The most fascinating part of my 11 month old daughter is her bounds of energy. Obviously, her ability to pick up new skills is pretty incredible, but her energy level in simply unbelievable.   I suppose, at one point in my life, I had this endless amount of energy as well, but I can’t recall that time.  At 36, I like to think I’m energetic and active, but she proves me wrong.  Every. Single. Day.

It was like when she turned 11 months old my milk turned into shots of espresso.  Which, could be possible considering the insane amount of coffee I now indulge in just to stay alive. If Pablo Escobar, himself, showered me in bags of Columbias finest I would still not have as much energy as her.  I look around her body for the battery pack, but it’s not there, so I can’t even turn her off.   I rejoice at nap time.  Utterly rejoice.  It’s a moment to breathe, get somewhat centered, and regroup for when she awakes.  I know that is a time I should be cleaning my home, but that is a totally null point since she will just awake and rip thru it all again.   I gave up the concept of a clean home a few months back when I deemed her Tiny Tornado.  So, I sit in a mound of toys, going a little stir crazy, silently sipping coffee so she doesn’t wake up.
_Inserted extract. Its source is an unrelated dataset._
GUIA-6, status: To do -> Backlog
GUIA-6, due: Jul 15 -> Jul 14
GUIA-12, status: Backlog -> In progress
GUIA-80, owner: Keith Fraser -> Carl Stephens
I assume that this energy level is going to continue on and grow as she ages.  As she gains more and more freedom, and learns more and more limits, she is just going to boost in power.  This is exactly why you are at your highest fertility in your early 20’s.  I’ve never been an advocate of young people having kids, but I get it.  I understand why it’s ideal. Your body & mind are much more apt to deal with the huge life change that is a baby.  I don’t even understand these moms who have kids at 40+.  They must be a glutton for punishment.  I don’t understand moms who have more than 1 kid.  It gives me serious anxiety to even think of having another child.  For a hot moment, when she was first born, I thought it would be sweet to give her a sibling.  That was around the time I wasn’t getting any sleep, and insanity had clearly set in.

I’m hoping that her energy level keeps me young, that chasing her around keeps me in shape, and that a little bit of her magical power seeps back into me each time she nurses. So here we are at 11 months old.  In a few weeks, I will have successfully kept her alive for a year.  It’s incredibly mind blowing to me I have had this person almost a year.  What do I do now?  I pour another cup of coffee, sit by the fire, and wait for my Tiny Tornado to awake.  For when she does, she may just move mountains.